3. The SCM of the SW and TYR, as well as the SCM_aZeu (i.e. settling above the euphotic depth) of the Ionian (ION) and Levantine (LEV) seas, are not biomass subsurface maxima but reflect Chl a maxima resulting from photoacclimation. Moving from the SW to LEV region, the amplitude of the SCM decreases, while its thickness increases.

4. The SCM_bZeu of the ION and LEV settle below the euphotic depth and are deeper (∼95 m) than all the other subsurface maxima. They are most probably the consequence of a decoupling of the MLD and the nutricline and represent the oligotrophic endmember type of subsurface maxima in the Mediterranean Sea. In these types of SCMs, phytoplankton communities most probably establish themselves deep in the water column in order to reach the nutrient resources. These communities are likely photoacclimated, and also possibly photoadapted, to the low-light conditions encountered at such depths. The phytoplankton assemblage is likely composed of picophytoplankton (Casotti et al., 2003; Siokou-Frangou et al., 2010), including the low-light-adapted Prochlorococcus ecotype (Brunet et al., 2006; Garczarek et al., 2007).

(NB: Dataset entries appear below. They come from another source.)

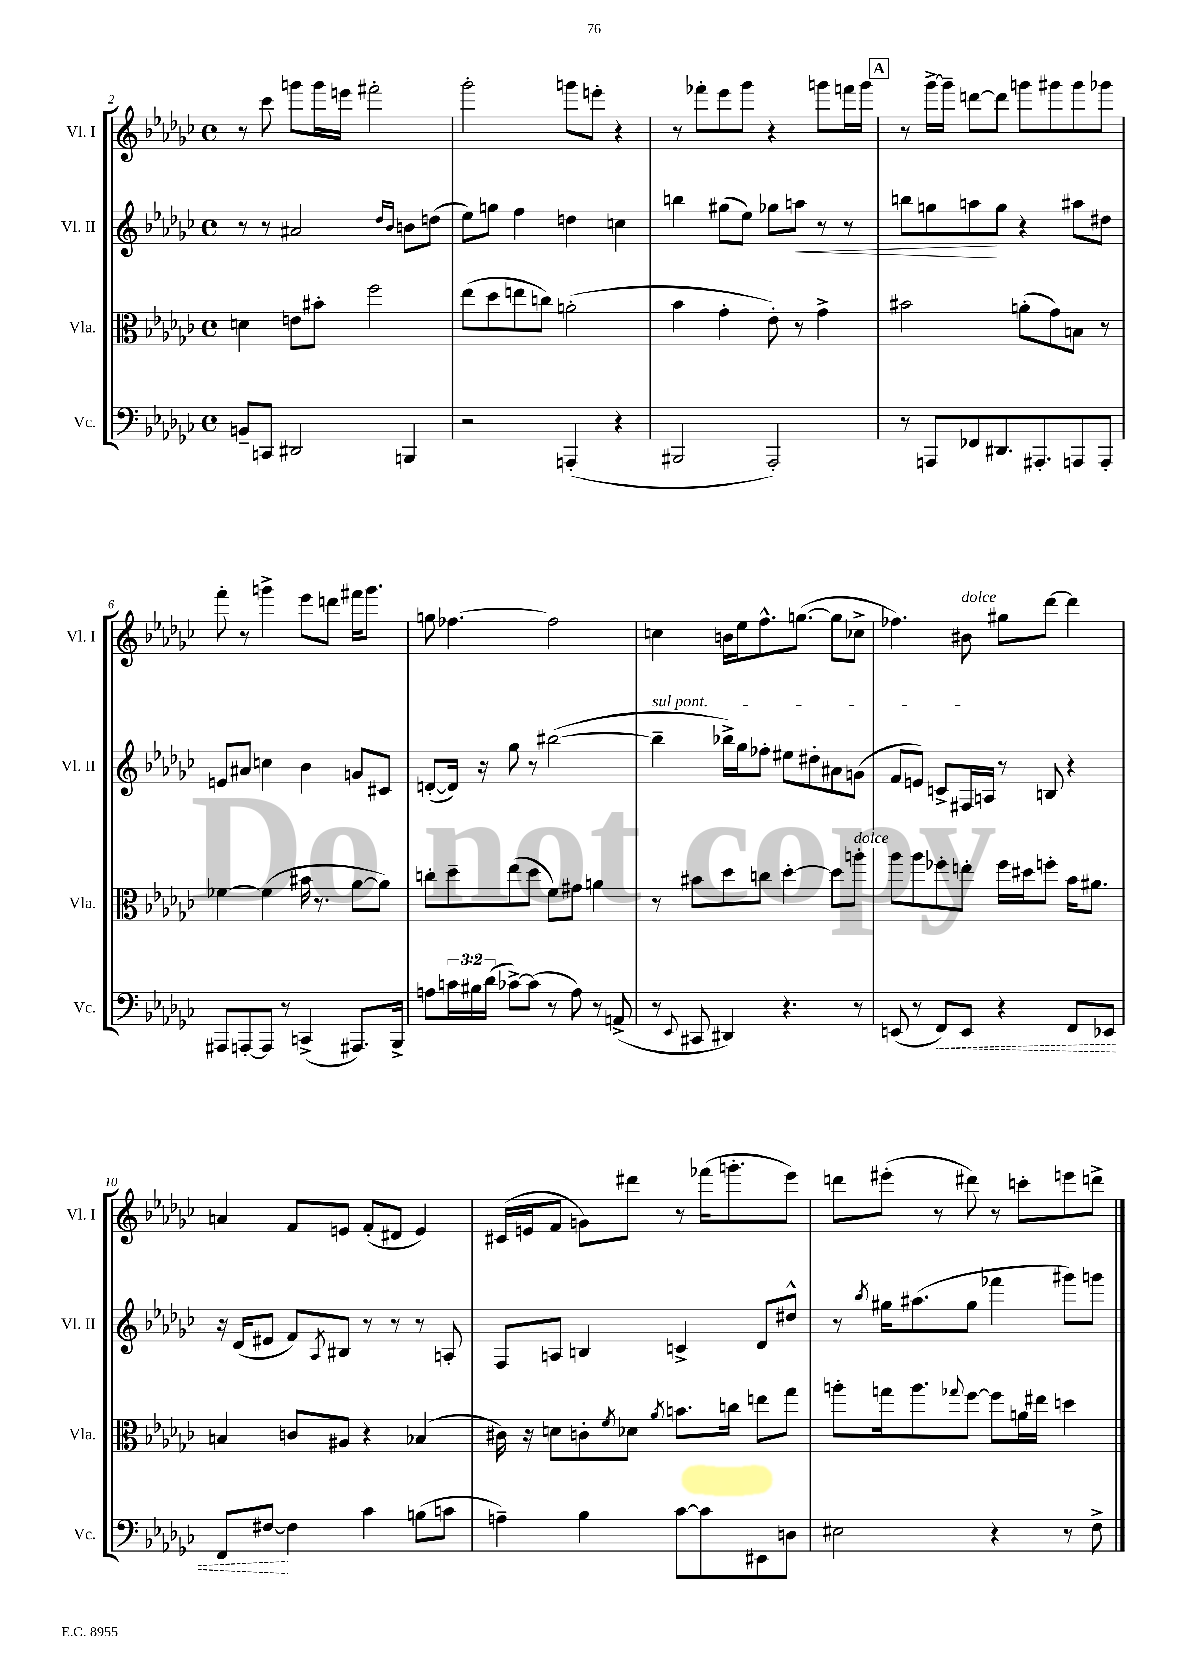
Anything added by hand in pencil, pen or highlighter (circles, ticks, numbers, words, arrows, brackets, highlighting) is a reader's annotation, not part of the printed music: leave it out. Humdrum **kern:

**kern	**kern	**kern	**kern
*staff4	*staff3	*staff2	*staff1
*clefF4	*clefC3	*clefG2	*clefG2
*k[b-e-a-d-g-c-]	*k[b-e-a-d-g-c-]	*k[b-e-a-d-g-c-]	*k[b-e-a-d-g-c-]
*M4/4	*M4/4	*M4/4	*M4/4
*met(c)	*met(c)	*met(c)	*met(c)
8BB~/L	4d\	8r	8r
8CC/J	.	8r	8ccc-\
2DD#/	8e\L	2a#/	8ggg\L
.	8b#'\J	.	16ggg\L
.	.	.	16eee\JJ
.	2ff\	.	2fff#'\
.	.	16qqdd-/LL	.
.	.	16qqb-/JJ	.
4BBB/	.	8b\L	.
.	.	(8dd\J	.
=	=	=	=
2r	(8ee-\L	8ee-\L)	2ggg-'\
.	8dd-\	8gg\J	.
.	8ee\	4ff\	.
.	8cc\J)	.	.
(4AAA'/	(2a'\	4dd\	8ggg\L
.	.	.	8eee'\J
4r	.	4cc\	4r
=	=	=	=
2BBB#/	4b-\	4bb\	8r
.	.	.	8fff-'\L
.	4g-'\	(8gg#\L	8eee-\
.	.	8ee-\J)	8ggg-\J
2AAA-'/)	8e-'\)	8gg-\L	4r
.	8r	8aa\J	.
.	4g-^\	8r	8ggg\L
.	.	8r	16fff\L
.	.	.	16ggg\JJ
=	=	=	=
8r	2b#\	8bb\L	8r
8AAA/L	.	8gg\	[16ggg-^\LL
.	.	.	16ggg-~\]JJ
8FF-/	.	8aa\	[8ddd\L
8.DD#/	.	8gg\J	8ddd\]J
.	(8a'\L	4r	8ggg\L
8.AAA#'/	.	.	.
.	8g-\)	.	8ggg#\
8AAA/	8B\J	8aa#\L	8ggg#\
8AAA'/J	8r	8dd#\J	8ggg-\J
=	=	=	=
8AAA#/L	[4f-\	8e/L	8fff'\
[8AAA'/	.	8a#/J	8r
8AAA/]J	(4f-\]	4cc\	4ggg^\
8r	.	.	.
(4CC^/	16b#\	4b-\	8eee-\L
.	8.r	.	.
.	.	.	8ddd\J
8.AAA#/L)	[8a-\L	8g/L	16fff#\LK
.	.	.	8.ggg\J
.	8a-\]J)	8c#/J	.
16BBB-^/Jk	.	.	.
=	=	=	=
8A\L	8cc'\L	([8d'/L	8gg\
24c\L	8dd-~\	16d/]Jk)	[4.ff-\
24B#\	.	.	.
.	.	16r	.
(24d-\JJ	.	.	.
[8c-^\L)	(8ee-\	8gg-\	.
(8c-\]J	8dd-\J	8r	.
8r	8f\L)	([2bb#\	2ff-\]
8A\)	8g#\J	.	.
8r	4a\	.	.
(8AA^/	.	.	.
=	=	=	=
8r	8r	4bb#~\]	4cc\
8qqEE-/	.	.	.
8CC#/	8b#\L	.	.
4DD#/)	8dd-\	16bb-^\LL)	16b\LL
.	.	16gg-\J	16ee-\J
.	8cc\J	8ff-'\J	8.ff^^\
4.r	[4dd-'\	8ee#\L	.
.	.	.	([8.gg\J
.	.	8dd#'\	.
.	8dd-\]L	8a#\	8gg\]L
8r	8aa'\J	(8g\J	8cc-^\J
=	=	=	=
(8EE/	8aa-\L	8f/L	4.ff-\)
8r	8aa-\	8e/J)	.
8FF/L)	8ff-'\	8c^/L	.
8EE/J	8ee'\J	16F#/L	8b#\
.	.	16A/JJ	.
4r	16ff-\LL	8r	8gg#\L
.	16dd#\J	.	.
.	8ff'\J	8B/	[8ddd-\J
8FF/L	16b-\LK	4r	4ddd-\]
.	8.a#\J	.	.
8EE-/J	.	.	.
=	=	=	=
8FF/L	4B/	16r	4a/
.	.	(16d-/LK	.
[8F#/J	.	8e#/J	.
4F#\]	8c/L	8f/L)	8f/L
.	.	8qA-/	.
.	8A#/J	8B#/J	8e/J
4c-\	4r	8r	(8f'/L
.	.	8r	8d#/J
(8B\L	(4B-/	8r	4e/)
8c\J	.	8A'/	.
=	=	=	=
4A~\)	16c#\)	8F/L	(16c#/LL
.	16r	.	16e/J
.	8d\L	8A/J	8f/J
4B-\	8c'\	4B/	8g\L)
.	8qf/	.	.
.	8d-\J	.	8ddd#\J
.	8qa-/	.	.
[8c-\L	8.b\L	4c^/	8r
8c-\]	.	.	(16fff-\LK
.	16cc\Jk	.	8.ggg'\
8EE#\	8ee\L	8d-/L	.
8D\J	8gg-\J	8dd#^^/J	8eee-\J)
=	=	=	=
2E#\	8aa'\L	8r	8ddd\L
.	.	8qbb-/	.
.	16gg\k	16gg#\LK	(8eee#'\J
.	8.aa\	(8.aa#\	.
.	.	.	8r
.	8qqgg-/	.	.
.	[8ff\J	8gg#\J	8ddd#\)
4r	8ff\]L	4fff-\	8r
.	16a\L	.	8ccc'\L
.	16ee#\JJ	.	.
8r	4dd\	8ggg#\L)	8eee\
8F^\	.	8ggg\J	8ddd^\J
==	==	==	==
*-	*-	*-	*-
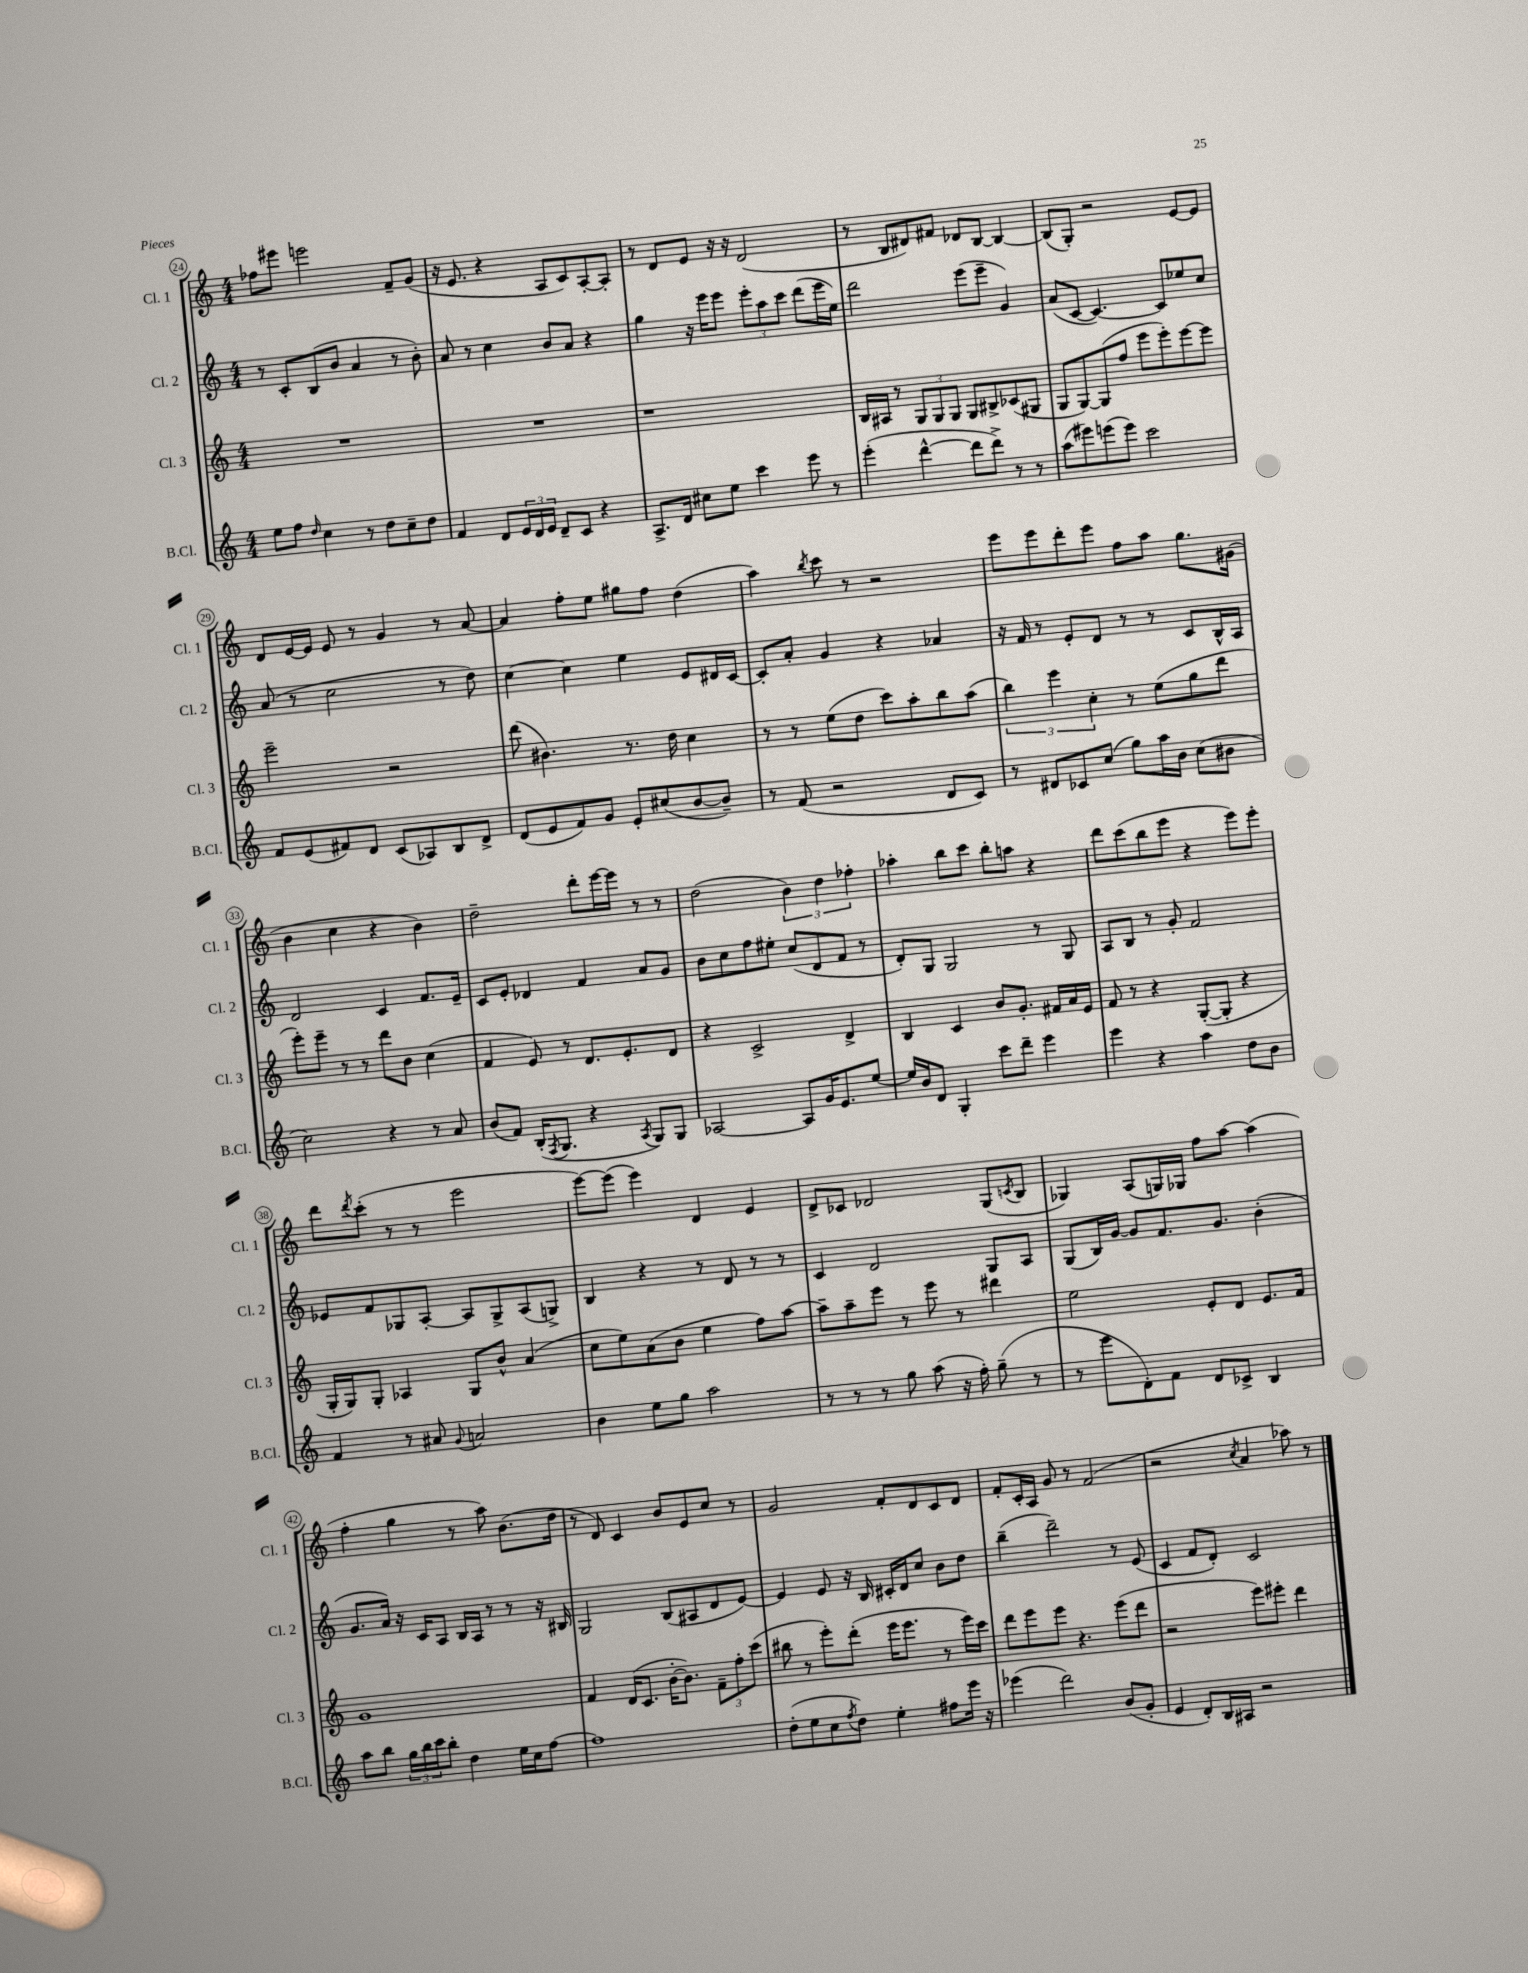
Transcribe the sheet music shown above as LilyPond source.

<<
\new StaffGroup <<
\new Staff = "s0" \with { instrumentName = "Cl. 1" shortInstrumentName = "Cl. 1" } {
    \clef treble \key c \major \numericTimeSignature \time 4/4
    fes''8 eis'''8 e'''2 f'8-- g'8( |
    r16 e'8. r4 a8 c'8) a8~-. a8-. |
    r8 d'8 e'8 r16 r16 d'2( |
    r8 b8 dis'8) fis'8 des'8 b8~ b4~ |
    b8( g8-.) r2 e'8~ e'8 |
    d'8 e'16~ e'16 e'8 r8 g'4 r8 a'8~ |
    a'4 f''8-. e''8 gis''8 f''8 d''4( |
    a''4) \acciaccatura { b''8 } c'''8 r8 r2 |
    e'''8 e'''8 d'''8-. e'''8 f''8 a''8 g''8. gis'16( |
    b'4 c''4 r4 b'4) |
    d''2-- d'''8-. e'''16~ e'''16 r8 r8 |
    d''2( \tuplet 3/2 { b'4) d''4 fes''4-. } |
    aes''4-. b''8 c'''8 b''8-. a''8 r4 |
    d'''8 c'''8( b''8 e'''8 r4 e'''8) e'''8-. |
    d'''8 \acciaccatura { d'''8 } c'''8-.( r8 r8 e'''2 |
    e'''8~) e'''8( e'''4) d'4 e'4 |
    d'8-> ces'8 des'2 g8( \acciaccatura { c'8 } b8 |
    ges4) a8( g16) ges16 f''8 a''8~ a''4( |
    f''4-. g''4 r8 a''8) b'8.( d''16 |
    r8 d'8) c'4 b'8 e'8 c''8 r8 |
    g'2 f'8-. d'8 c'8 d'8 |
    f'8-. c'16-. a16 g'8 r8 f'2( |
    r2 \acciaccatura { c''8 } a'4 aes''8) r8 \bar "|." |
}
\new Staff = "s1" \with { instrumentName = "Cl. 2" shortInstrumentName = "Cl. 2" } {
    \clef treble \key c \major \numericTimeSignature \time 4/4
    r8 c'8-. b8( b'8 a'4 r8 b'8-.) |
    a'8 r8 c''4 b'8 a'8 r4 |
    g''4 r16 e'''16 e'''8 \tuplet 3/2 { e'''8-. a''8 c'''8 } d'''8( e'''16 e''16) |
    d'''2 e'''8( e'''8-- g'4) |
    a'8( c'8~ c'4.~) c'8 ees''8 c''8 |
    a'8( r8 c''2 r8 d''8) |
    c''4~ c''4 e''4 e'8 dis'16 c'16~ |
    c'8-. a'8-. g'4 r4 aes'4 |
    r16 f'16 r8 e'8-. d'8 r8 r8 c'8 b16-^ a16 |
    d'2 c'4 f'8. e'16-- |
    c'8 e'8-. des'4 f'4 a'8 g'8 |
    b'8 c''8 f''8 eis''8-. c''8( d'8 f'8 r8 |
    d'8-.) g8 g2 r8 g8 |
    a8 b8 r8 g'8-. f'2 |
    ees'8 f'8 ges8 a8~-. a8 ges8-> a8( g8->) |
    b4 r4 r8 d'8 r8 r8 |
    c'4 d'2 g8 a8 |
    g8( b16) g'16~ g'8 f'8. g'8. b'4-.( |
    g'8. a'16) r16 c'16 a8 b16 a16 r8 r8 r16 bis16 |
    g2 b8( ais8 d'8 e'8~) |
    e'4 e'8 r16 b16 cis'16-. d'16 c''8 b'8 d''8 |
    b''4--( d'''2--) r8 e'8( |
    c'4 f'8 d'8-.) c'2 \bar "|." |
}
\new Staff = "s2" \with { instrumentName = "Cl. 3" shortInstrumentName = "Cl. 3" } {
    \clef treble \key c \major \numericTimeSignature \time 4/4
    R1 |
    R1 |
    r1 |
    b16 ais16 r8 \tuplet 3/2 { g8 g8 g8 } g8 bis8-> ces'8( gis8 |
    g8 g8~) g8( f''8 e'''8 e'''8-.) e'''8~ e'''8 |
    e'''2-- r2 |
    d'''8( bis'4.) r8. d''16 c''4 |
    r8 r8 e''8( d''8 c'''8) a''8-. b''8 a''8( |
    \tuplet 3/2 { b''4) e'''4 c''4-. } r8 e''8( g''8 d'''8 |
    e'''8-.) e'''8-- r8 r8 d'''8 b'8 c''4( |
    f'4 e'8) r8 d'8. e'8.-. d'8 |
    r4 c'2-> d'4-> |
    b4 c'4 b'8 g'8.-. fis'16 a'16 e'16 |
    f'8 r8 r4 g8~-.( g8-. r4 |
    g16-. g16) g8-. aes4 g8 b'8-^ a'4( |
    c''8 e''8) a'8( b'8 e''4 f''8) a''8~ |
    a''8-- a''8-- e'''8 r8 e'''8 r8 dis'''4 |
    e''2 e'8-. d'8 e'8. f'16 |
    g'1 |
    f'4 d'16( c'8. b'16~-. b'8.) \tuplet 3/2 { f'8-- f''8-. c'''8( } |
    bis''8 r8 e'''8-.) d'''8-.( e'''16 e'''8. r8 e'''16) c'''16 |
    d'''8 e'''8 e'''8 r4. e'''8( d'''8 |
    r2 e'''8) eis'''8-. d'''4 \bar "|." |
}
\new Staff = "s3" \with { instrumentName = "B.Cl." shortInstrumentName = "B.Cl." } {
    \clef treble \key c \major \numericTimeSignature \time 4/4
    e''8 f''8 \grace { d''16 } c''4 r8 d''8 c''8-- d''8 |
    f'4 d'8 \tuplet 3/2 { e'16 d'16 e'16 } d'8-- c'8 r4 |
    a8.-> d'16 cis''8 e''8 c'''4 e'''8 r8 |
    e'''4-.( d'''4~-^ d'''8 d'''8->) r8 r8 |
    a''8( eis'''8) e'''8( e'''8) c'''2 |
    f'8 e'8( fis'8) d'8 c'8( aes8) b8 d'8-> |
    d'8( e'8 f'8) g'8 e'8-. cis''8( b'8~ b'8--) |
    r8 f'8( r2 d'8 c'8) |
    r8 dis'8 ces'8 c''8( g''8) a''16 b'16 c''8( bis'8 |
    c''2) r4 r8 a'8 |
    b'8( f'8) b16-.( \acciaccatura { f8 } g8. r4 \acciaccatura { a8 } g8) g8 |
    aes2~ aes8 g'16 e'8. e''8~ |
    e''16 b'16 d'8 g4-. c'''8 d'''8-- e'''4 |
    e'''4 r4 a''4 d''8 b'8 |
    f'4 r8 ais'8 \appoggiatura { g'8 } a'2 |
    b'4 e''8 g''8 a''2 |
    r8 r8 r8 g''8 a''8( r16 f''16-.) g''8--( r8 |
    r8 e'''8 d'8-.) f'8 d'8 ces'8-> b4 |
    a''8 b''8 \tuplet 3/2 { g''16 b''16 c'''16 } b''8-. d''4 e''16 c''16 f''8~ |
    f''1 |
    d''8-.( e''8 c''8 \acciaccatura { f''8 } d''8) e''4-. fis''8 e'''16 r16 |
    ees'''4( d'''2) b'8( g'8-. |
    e'4 d'8-.) b16 ais16 r2 \bar "|." |
}
>>
>>
\layout { \context { \Score currentBarNumber = #24 \override BarNumber.stencil = #(make-stencil-circler 0.1 0.3 ly:text-interface::print) } }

In permanently stratified oligotrophic ecosystems, the SCM phytoplankton species may settle at an especially deep level and adapt to the prevailing low-light levels in order to benefit from more nutrients. On the contrary, when nitrates are not a limiting factor at the SCM level (e.g. in the northwestern region after the bloom period), the SCM is only controlled by the amount of light available at depth. In either case, light is a crucial forcing parameter that controls the depth of the SCM. Consistently with previous studies conducted in other open-ocean regions (Longhurst and Glen Harrison, 1989; Furuya, 1990; Severin et al., 2017), the present work suggests that shallower SCMs tend to display larger phytoplankton biomass than deeper SCMs. In our study, these biomass maxima are characterized by a coupling of Chl a and b_bp that suggests an increase in carbon biomass. Finally, the present results indicate that SBMs represent a frequent feature in the Mediterranean Sea, which contrasts with the idea that SCMs in oligotrophic regions typically result from photoacclimation of phytoplankton cells. Thus, we suggest that the contribution of SCMs to primary production, which may be substantial, although ignored by current satellite-based estimates, should be further investigated.